#### OPDRACHT
Neem uit de tekst woord voor woord alles over vanaf "Nu kan je bij" tot en met "de nieuwe regels.".

#### TEKST
Tip 9 Houd bij reorganisaties rekening met payrollmedewerkers

Maak je gebruik van payrollmedewerkers? Sinds 1 januari is het Ontslagbesluit gewijzigd. Als opdrachtgever ben je niet de formele werkgever (dit is de payroll-bedrijf). Maar bij reorganisaties ben je wel verplicht om payrollmedewerkers mee te nemen bij het hanteren van het afspiegelingsbeginsel. Bovendien moet je als opdrachtgever aannemelijk maken dat het vervallen van de arbeidsplaats noodzakelijk is voor een doelmatige bedrijfsvoering. De ontslagvergoeding komt voor rekening van het payroll-bedrijf.

Tip 10 Bekijk ons dossier Wet Werk en Zekerheid

Op onze website vind je het dossier Wet Werk en Zekerheid. Hier vind je alle informatie over de wet, het laatste nieuws, een tijdlijn, en interviews met experts. Ook lees je artikelen over het eerste deel van de WWZ, dat al op 1 januari inging.

Tip 11 Kies de juiste ontslagroute

Nu kan je bij ontslag van een medewerker nog kiezen of je de ontslagaanvraag voorlegt aan het UWV of de kantonrechter. Vanaf 1 juli liggen de ontslagroutes vast. Bij een reorganisatie (bedrijfseconomische redenen) of langdurige arbeidsongeschiktheid gaat het ontslag via het UWV. Bij andere ontslaggronden, bijvoorbeeld disfunctioneren, moet je als werkgever naar de kantonrechter. Een verkeerde route kiezen levert vertraging en extra kosten op. Zorg daarom dat jouw HR-afdeling goed op de hoogte is van de nieuwe regels.

#### RUWE GEGEVENS

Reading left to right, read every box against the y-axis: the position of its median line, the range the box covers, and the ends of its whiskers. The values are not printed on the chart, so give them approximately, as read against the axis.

#### ANTWOORD
Nu kan je bij ontslag van een medewerker nog kiezen of je de ontslagaanvraag voorlegt aan het UWV of de kantonrechter. Vanaf 1 juli liggen de ontslagroutes vast. Bij een reorganisatie (bedrijfseconomische redenen) of langdurige arbeidsongeschiktheid gaat het ontslag via het UWV. Bij andere ontslaggronden, bijvoorbeeld disfunctioneren, moet je als werkgever naar de kantonrechter. Een verkeerde route kiezen levert vertraging en extra kosten op. Zorg daarom dat jouw HR-afdeling goed op de hoogte is van de nieuwe regels.